Gaza rockets, Israel strikes stoke new Jerusalem clashes
Jerusalem – Palestinian militants in the Gaza Strip and Israeli warplanes exchanged fire Thursday in the biggest escalation in months, followed by fresh violence at Jerusalem’s flashpoint Al-Aqsa mosque.
Israel carried out air strikes in central Gaza after midnight, hours after a rocket fired by militants hit the garden of a house in southern Israel — the first such fire to hit the Jewish state since January.
The military said it had hit an underground rocket factory, prompting another volley of at least four more rockets from the impoverished territory run by Islamist movement Hamas.
The exchanges come after nearly a month of deadly violence in Israel and the Palestinian territories, focused on Jerusalem’s super-sensitive Al-Aqsa mosque compound, known to Jews as the Temple Mount.
Israeli police fired tear gas and multiple stun grenades inside the compound in Israeli-annexed east Jerusalem again on Thursday, AFP journalists reported.
The Palestinian Red Crescent said its medics were treating a person who was hit in the face with a rubber-coated steel bullet inside Al-Aqsa.
Israeli police said dozens of “rioters” had thrown stones and petrol bombs from the mosque.
“A violent splinter group is stopping Muslim worshippers from entering the mosque and causing damage to the site,” the police claimed.
Seven Palestinians from east Jerusalem were arrested in connection with “violent incidents” on Wednesday.
– US delegation –
Nearly a month of deadly violence have sparked international fears of a major escalation, a year after similar unrest led to an 11-day war.

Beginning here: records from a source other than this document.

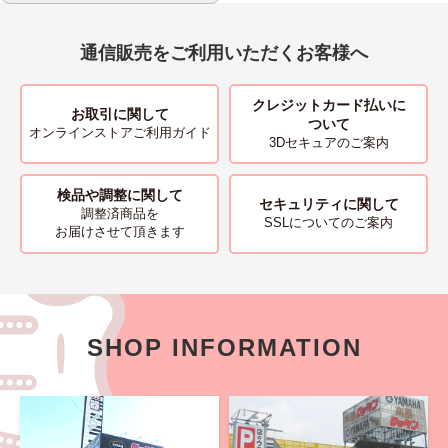
通信販売をご利用いただくお客様へ
クレジットカード払いに
お取引に関して
ついて
オンラインストアご利用ガイド
3Dセキュアのご案内
検品や調整に関して
セキュリティに関して
調整済商品を
SSLについてのご案内
お届けさせて頂きます
SHOP INFORMATION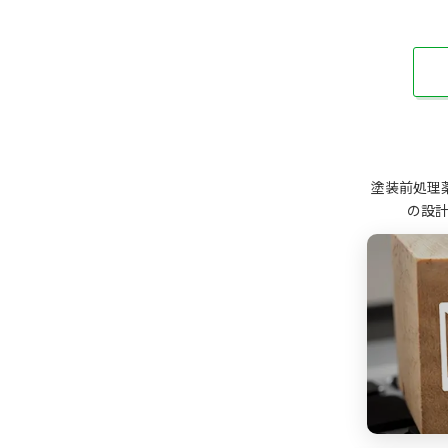
塗装前処理
の設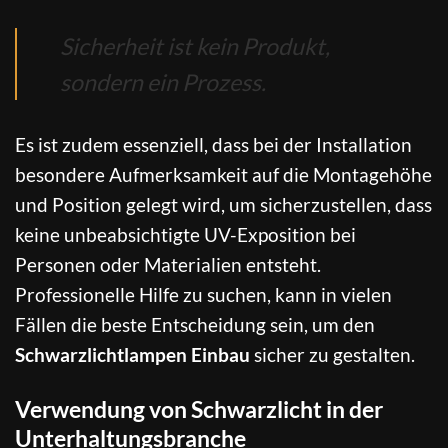
Sicherheit ist kein Produkt,
sondern ein Prozess.
Es ist zudem essenziell, dass bei der Installation
besondere Aufmerksamkeit auf die Montagehöhe
und Position gelegt wird, um sicherzustellen, dass
keine unbeabsichtigte UV-Exposition bei
Personen oder Materialien entsteht.
Professionelle Hilfe zu suchen, kann in vielen
Fällen die beste Entscheidung sein, um den
Schwarzlichtlampen Einbau
sicher zu gestalten.
Verwendung von Schwarzlicht in der
Unterhaltungsbranche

US acting Assistant Secretary of State Yael Lempert and senior diplomat Hady Amr visited the region on Thursday.
After meeting them, Israeli Foreign Minister Yair Lapid called for calm, saying Israel “will not accept, in any situation, rocket fire from the Gaza Strip”.

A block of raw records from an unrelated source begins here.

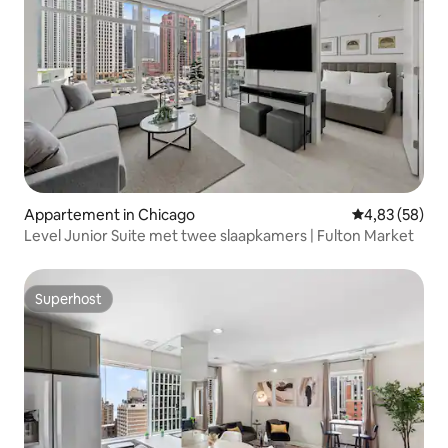
Appartement in Chicago
Gemiddelde be
4,83 (58)
Level Junior Suite met twee slaapkamers | Fulton Market
Superhost
Superhost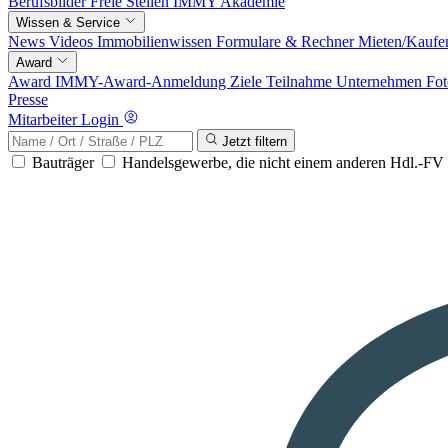
Berufsbilder
Freie Stellen
IMMY Akademie
Wissen & Service
News
Videos
Immobilienwissen
Formulare & Rechner
Mieten/Kaufe
Award
Award
IMMY-Award-Anmeldung
Ziele
Teilnahme
Unternehmen
Fot
Presse
Mitarbeiter Login
Jetzt filtern
Bauträger
Handelsgewerbe, die nicht einem anderen Hdl.-F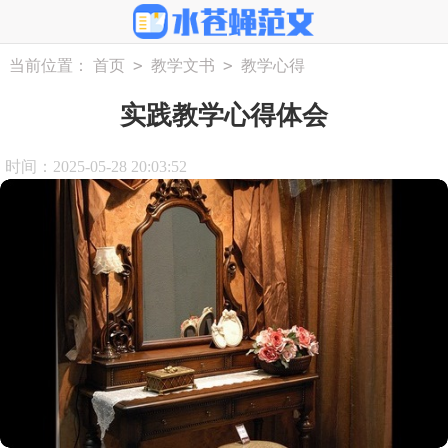
>
>
当前位置：
首页
教学文书
教学心得
实践教学心得体会
时间：2025-05-28 20:03:52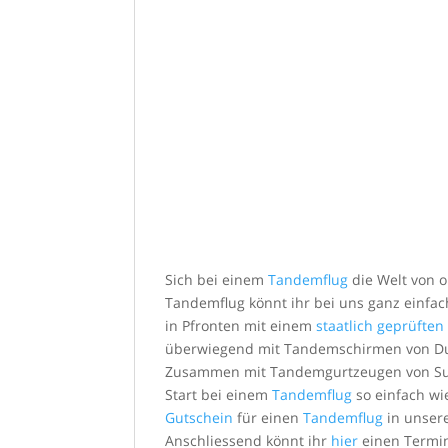
Sich bei einem
Tandemflug
die Welt von o
Tandemflug könnt ihr bei uns ganz einfa
in Pfronten mit einem
staatlich geprüfte
überwiegend mit Tandemschirmen von D
Zusammen mit Tandemgurtzeugen von Sup’
Start bei einem
Tandemflug
so einfach wi
Gutschein
für einen
Tandemflug
in unse
Anschliessend könnt ihr
hier
einen Termi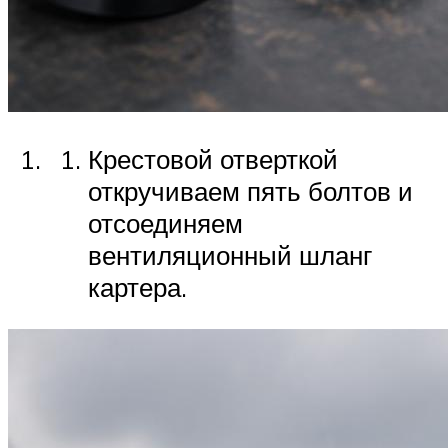
Крестовой отверткой
откручиваем пять болтов и
отсоединяем
вентиляционный шланг
картера.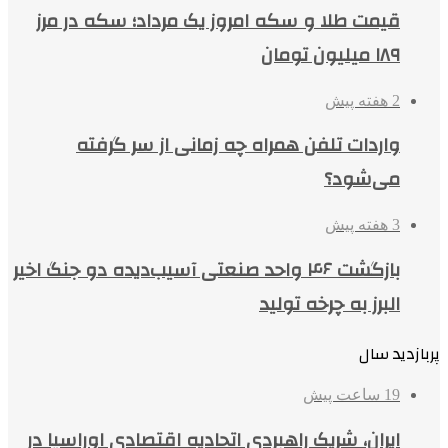
قیمت طلا و سکه امروز یک مرداد؛ سکه در مرز
۱۸۹ میلیون تومان
2 هفته پیش
واردات تلفن همراه چه زمانی از سر گرفته
می‌شود؟
3 هفته پیش
بازگشت ۴۶ واحد صنعتی آسیب‌دیده دو جنگ اخیر
البرز به چرخه تولید
پربازدید سال
19 ساعت پیش
ایران، شریک راهبردی اتحادیه اقتصادی اوراسیا در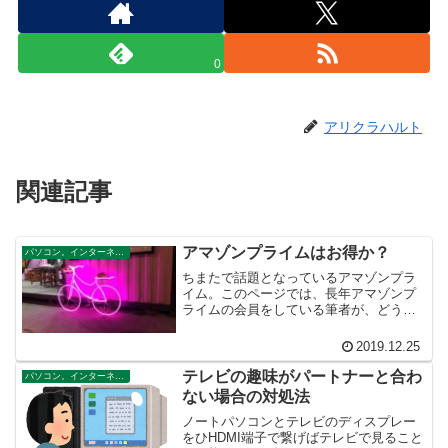
0
アリクラハルト
関連記事
アマゾンプライムはお得か？
パソコン。インターネット。テクノロジー。ブログ
ちまたで話題となっているアマゾンプラ
イム。このページでは、長年アマゾンプ
ライムの会員をしている筆者が、どうし
てずっと会員を続けているのか、prime会
員の魅力について解説します。もしプラ
2019.12.25
イム会員になるかどうか迷っている人が
いたら、参考にして...
テレビの趣味がパートナーと合わ
パソコン。インターネット。テクノロジー。ブログ
ない場合の対処法
ノートパソコンとテレビのディスプレー
をひHDMI端子で繋げばテレビで見ること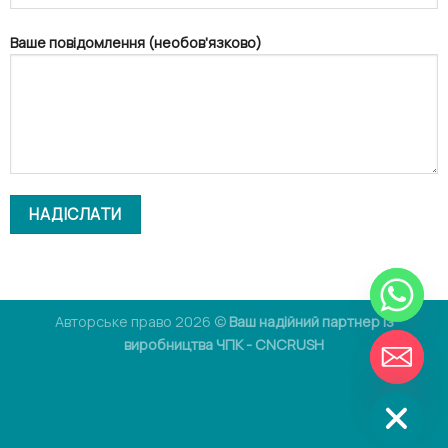
Ваше повідомлення (необов'язково)
Авторське право 2026 ©
Ваш надійний партнер із
ЧАТІ
виробництва ЧПК - CNCRUSH
СХОВАТИ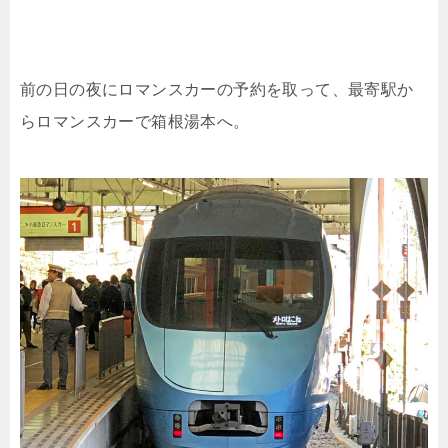
前の日の夜にロマンスカーの予約を取って、最寄駅か
らロマンスカーで箱根湯本へ。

Israel is “preserving and will continue to preserve the status quo on the Temple Mount”, Lapid said, contradicting Palestinian claims.
But Arab ministers meeting in neighbouring Amman said Israel should respect the status quo at the site, which is officially overseen by Jordan’s Islamic Affairs ministry.
The ministers condemned “Israeli attacks and violations against worshippers at the Al-Aqsa Mosque”, calling them “a blatant provocation to the feelings of Muslims everywhere”.
Tensions have been particularly high as the Jewish Passover festival coincides with the Muslim holy fasting month of Ramadan.
Palestinians and Israeli Arabs carried out four deadly attacks in Israel in March and early April that claimed 14 lives, mostly civilians.
A total of 23 Palestinians have been killed since March 22, including assailants who targeted Israelis, according to an AFP tally.
Palestinians have been outraged by repeated visits by Israeli Jews to the Al-Aqsa mosque compound — Islam’s third-holiest site.
By long-standing convention, Jews are allowed to visit, but not pray in the compound, which is also Judaism’s holiest site.
– ‘Death to the Arabs’ –
On Wednesday, Israeli police prevented hundreds of far-right Jewish nationalists from parading through the Muslim quarter of Jerusalem’s Old City.
Last year, a similar march had been set to start when Hamas launched a barrage of rockets towards Israel, sparking the 11-day war.
Far-right lawmaker Itamar Ben Gvir, a controversial opposition politician, led this year’s protest after being barred from the Damascus Gate area by Prime Minister Naftali Bennett.
On Wednesday, more than a thousand of his supporters gathered outside the Old City, some shouting “death to the Arabs!”.
“I’ll say it clearly, I’m not going to blink, not going to fold,” Ben Gvir told AFP, as youth behind him chanted “Bennett go home!”.
“Some Jews don’t surrender to Hamas,” he said.
On Tuesday, Israel had carried out its first strike on Gaza in months, in response to the first rocket fire since January from the Palestinian enclave, which was intercepted by Israeli air defences.
Hamas spokesman Fawzi Barhoum said Thursday that the movement was “determined to continue the struggle side by side with the Palestinian people to resist (Israeli) aggression no matter the sacrifices”.
The escalation has proved a political headache for Bennett, himself a right-winger and a key figure in Israel’s settlement movement but who leads an ideologically divided coalition government.
This month, the coalition lost its wafer-thin majority in parliament, after one MP defected over the use of leavened bread products in hospitals during Passover.
Then on Sunday, the Raam party, drawn from the country’s Arab minority, suspended its support for the coalition over the Al-Aqsa violence.
Nationalist MPs are under pressure to quit the coalition, which the right-wing opposition charges is too favourable to Palestinians and Israel’s Arab minority.